Unlike a previous replication to S3 data buckets, we now have access to the copy of the original business databases and we can copy the data straight into our Data Vault using any of the tools on Azure such as data refinery, data bricks or ETL tools. Once it’s in our Data Vault we can start processing that data on the Data Vault creator presentation layer and get our reports and analytics populated with regularly refreshed data.
We can set service level agreements back inside the appliance on how often we take copies and how often we refresh the data eg. every hour or every two hours. We can set different policies and different service level agreement for different source systems.

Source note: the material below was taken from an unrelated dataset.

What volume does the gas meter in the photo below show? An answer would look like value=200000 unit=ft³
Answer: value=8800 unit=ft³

Our Data Vault can accept data at different intervals and accept late-arriving data.
Essentially we can use this as a copy tool to get the data on to the cloud and then use it on the cloud to:
Create test and dev environments
Build out data warehouse data loads
Build transformation, analytics and data science assets
There's one more use case I think I’ve just solved for myself where I'm trying to execute performance testing against a full environment. I'm assuming I can replay, change data capture and test my whole end-to-end flow to prove that my end-to-end performance in a near real-time process works – is that correct?

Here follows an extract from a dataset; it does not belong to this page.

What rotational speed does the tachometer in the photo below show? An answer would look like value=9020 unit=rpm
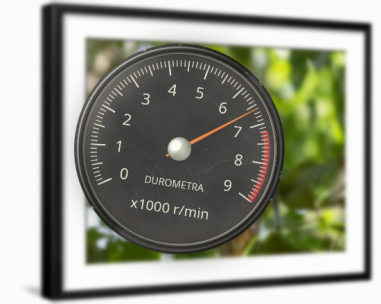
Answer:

That's one of the big cost savings because normally development environments are trimmed down for the sake of testing more quickly or saving money on hardware. However with Virtual Data Pipeline you can create a full-sized environment almost instantly for development unit testing, functional testing, performance testing, system integration testing and so on. Any developer can use the self-service tools and create their own full test environment to run a test against full-size production data. The testing team can do the same thing and you're not paying for another copy of the database. You’re provisioning it as a virtual copy and getting access to that data instantly so it is a huge saving if you're trying to run test cases against full-sized data.